═══ DATA IN THIS EXERCISE

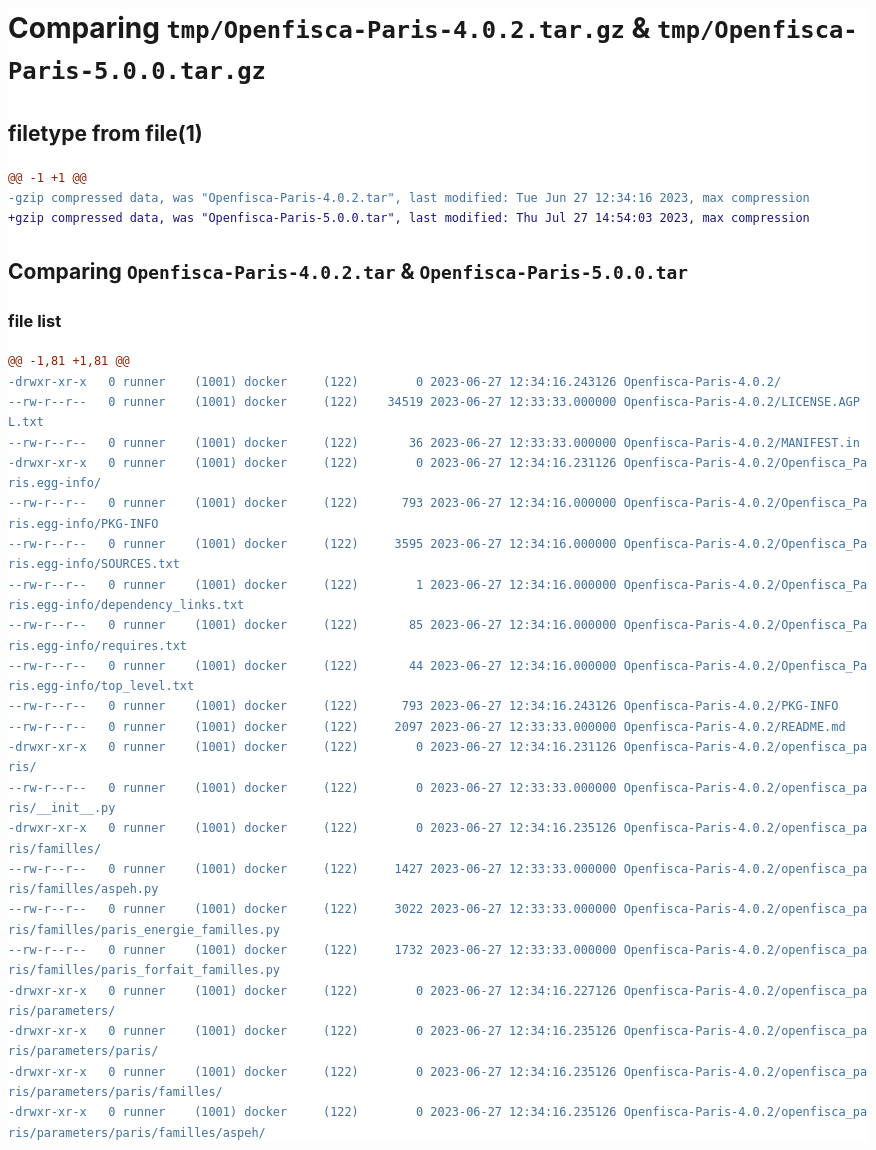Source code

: # Comparing `tmp/Openfisca-Paris-4.0.2.tar.gz` & `tmp/Openfisca-Paris-5.0.0.tar.gz`

## filetype from file(1)

```diff
@@ -1 +1 @@
-gzip compressed data, was "Openfisca-Paris-4.0.2.tar", last modified: Tue Jun 27 12:34:16 2023, max compression
+gzip compressed data, was "Openfisca-Paris-5.0.0.tar", last modified: Thu Jul 27 14:54:03 2023, max compression
```

## Comparing `Openfisca-Paris-4.0.2.tar` & `Openfisca-Paris-5.0.0.tar`

### file list

```diff
@@ -1,81 +1,81 @@
-drwxr-xr-x   0 runner    (1001) docker     (122)        0 2023-06-27 12:34:16.243126 Openfisca-Paris-4.0.2/
--rw-r--r--   0 runner    (1001) docker     (122)    34519 2023-06-27 12:33:33.000000 Openfisca-Paris-4.0.2/LICENSE.AGPL.txt
--rw-r--r--   0 runner    (1001) docker     (122)       36 2023-06-27 12:33:33.000000 Openfisca-Paris-4.0.2/MANIFEST.in
-drwxr-xr-x   0 runner    (1001) docker     (122)        0 2023-06-27 12:34:16.231126 Openfisca-Paris-4.0.2/Openfisca_Paris.egg-info/
--rw-r--r--   0 runner    (1001) docker     (122)      793 2023-06-27 12:34:16.000000 Openfisca-Paris-4.0.2/Openfisca_Paris.egg-info/PKG-INFO
--rw-r--r--   0 runner    (1001) docker     (122)     3595 2023-06-27 12:34:16.000000 Openfisca-Paris-4.0.2/Openfisca_Paris.egg-info/SOURCES.txt
--rw-r--r--   0 runner    (1001) docker     (122)        1 2023-06-27 12:34:16.000000 Openfisca-Paris-4.0.2/Openfisca_Paris.egg-info/dependency_links.txt
--rw-r--r--   0 runner    (1001) docker     (122)       85 2023-06-27 12:34:16.000000 Openfisca-Paris-4.0.2/Openfisca_Paris.egg-info/requires.txt
--rw-r--r--   0 runner    (1001) docker     (122)       44 2023-06-27 12:34:16.000000 Openfisca-Paris-4.0.2/Openfisca_Paris.egg-info/top_level.txt
--rw-r--r--   0 runner    (1001) docker     (122)      793 2023-06-27 12:34:16.243126 Openfisca-Paris-4.0.2/PKG-INFO
--rw-r--r--   0 runner    (1001) docker     (122)     2097 2023-06-27 12:33:33.000000 Openfisca-Paris-4.0.2/README.md
-drwxr-xr-x   0 runner    (1001) docker     (122)        0 2023-06-27 12:34:16.231126 Openfisca-Paris-4.0.2/openfisca_paris/
--rw-r--r--   0 runner    (1001) docker     (122)        0 2023-06-27 12:33:33.000000 Openfisca-Paris-4.0.2/openfisca_paris/__init__.py
-drwxr-xr-x   0 runner    (1001) docker     (122)        0 2023-06-27 12:34:16.235126 Openfisca-Paris-4.0.2/openfisca_paris/familles/
--rw-r--r--   0 runner    (1001) docker     (122)     1427 2023-06-27 12:33:33.000000 Openfisca-Paris-4.0.2/openfisca_paris/familles/aspeh.py
--rw-r--r--   0 runner    (1001) docker     (122)     3022 2023-06-27 12:33:33.000000 Openfisca-Paris-4.0.2/openfisca_paris/familles/paris_energie_familles.py
--rw-r--r--   0 runner    (1001) docker     (122)     1732 2023-06-27 12:33:33.000000 Openfisca-Paris-4.0.2/openfisca_paris/familles/paris_forfait_familles.py
-drwxr-xr-x   0 runner    (1001) docker     (122)        0 2023-06-27 12:34:16.227126 Openfisca-Paris-4.0.2/openfisca_paris/parameters/
-drwxr-xr-x   0 runner    (1001) docker     (122)        0 2023-06-27 12:34:16.235126 Openfisca-Paris-4.0.2/openfisca_paris/parameters/paris/
-drwxr-xr-x   0 runner    (1001) docker     (122)        0 2023-06-27 12:34:16.235126 Openfisca-Paris-4.0.2/openfisca_paris/parameters/paris/familles/
-drwxr-xr-x   0 runner    (1001) docker     (122)        0 2023-06-27 12:34:16.235126 Openfisca-Paris-4.0.2/openfisca_paris/parameters/paris/familles/aspeh/
```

══════

**PROBLEM TO WORK ON**
Restate the data above word for word, so that the only difference is the missing pictures.

**SOLUTION BELOW**
Source code

: # Comparing `tmp/Openfisca-Paris-4.0.2.tar.gz` & `tmp/Openfisca-Paris-5.0.0.tar.gz`

## filetype from file(1)

```diff
@@ -1 +1 @@
-gzip compressed data, was "Openfisca-Paris-4.0.2.tar", last modified: Tue Jun 27 12:34:16 2023, max compression
+gzip compressed data, was "Openfisca-Paris-5.0.0.tar", last modified: Thu Jul 27 14:54:03 2023, max compression
```

## Comparing `Openfisca-Paris-4.0.2.tar` & `Openfisca-Paris-5.0.0.tar`

### file list

```diff
@@ -1,81 +1,81 @@
-drwxr-xr-x   0 runner    (1001) docker     (122)        0 2023-06-27 12:34:16.243126 Openfisca-Paris-4.0.2/
--rw-r--r--   0 runner    (1001) docker     (122)    34519 2023-06-27 12:33:33.000000 Openfisca-Paris-4.0.2/LICENSE.AGPL.txt
--rw-r--r--   0 runner    (1001) docker     (122)       36 2023-06-27 12:33:33.000000 Openfisca-Paris-4.0.2/MANIFEST.in
-drwxr-xr-x   0 runner    (1001) docker     (122)        0 2023-06-27 12:34:16.231126 Openfisca-Paris-4.0.2/Openfisca_Paris.egg-info/
--rw-r--r--   0 runner    (1001) docker     (122)      793 2023-06-27 12:34:16.000000 Openfisca-Paris-4.0.2/Openfisca_Paris.egg-info/PKG-INFO
--rw-r--r--   0 runner    (1001) docker     (122)     3595 2023-06-27 12:34:16.000000 Openfisca-Paris-4.0.2/Openfisca_Paris.egg-info/SOURCES.txt
--rw-r--r--   0 runner    (1001) docker     (122)        1 2023-06-27 12:34:16.000000 Openfisca-Paris-4.0.2/Openfisca_Paris.egg-info/dependency_links.txt
--rw-r--r--   0 runner    (1001) docker     (122)       85 2023-06-27 12:34:16.000000 Openfisca-Paris-4.0.2/Openfisca_Paris.egg-info/requires.txt
--rw-r--r--   0 runner    (1001) docker     (122)       44 2023-06-27 12:34:16.000000 Openfisca-Paris-4.0.2/Openfisca_Paris.egg-info/top_level.txt
--rw-r--r--   0 runner    (1001) docker     (122)      793 2023-06-27 12:34:16.243126 Openfisca-Paris-4.0.2/PKG-INFO
--rw-r--r--   0 runner    (1001) docker     (122)     2097 2023-06-27 12:33:33.000000 Openfisca-Paris-4.0.2/README.md
-drwxr-xr-x   0 runner    (1001) docker     (122)        0 2023-06-27 12:34:16.231126 Openfisca-Paris-4.0.2/openfisca_paris/
--rw-r--r--   0 runner    (1001) docker     (122)        0 2023-06-27 12:33:33.000000 Openfisca-Paris-4.0.2/openfisca_paris/__init__.py
-drwxr-xr-x   0 runner    (1001) docker     (122)        0 2023-06-27 12:34:16.235126 Openfisca-Paris-4.0.2/openfisca_paris/familles/
--rw-r--r--   0 runner    (1001) docker     (122)     1427 2023-06-27 12:33:33.000000 Openfisca-Paris-4.0.2/openfisca_paris/familles/aspeh.py
--rw-r--r--   0 runner    (1001) docker     (122)     3022 2023-06-27 12:33:33.000000 Openfisca-Paris-4.0.2/openfisca_paris/familles/paris_energie_familles.py
--rw-r--r--   0 runner    (1001) docker     (122)     1732 2023-06-27 12:33:33.000000 Openfisca-Paris-4.0.2/openfisca_paris/familles/paris_forfait_familles.py
-drwxr-xr-x   0 runner    (1001) docker     (122)        0 2023-06-27 12:34:16.227126 Openfisca-Paris-4.0.2/openfisca_paris/parameters/
-drwxr-xr-x   0 runner    (1001) docker     (122)        0 2023-06-27 12:34:16.235126 Openfisca-Paris-4.0.2/openfisca_paris/parameters/paris/
-drwxr-xr-x   0 runner    (1001) docker     (122)        0 2023-06-27 12:34:16.235126 Openfisca-Paris-4.0.2/openfisca_paris/parameters/paris/familles/
-drwxr-xr-x   0 runner    (1001) docker     (122)        0 2023-06-27 12:34:16.235126 Openfisca-Paris-4.0.2/openfisca_paris/parameters/paris/familles/aspeh/
```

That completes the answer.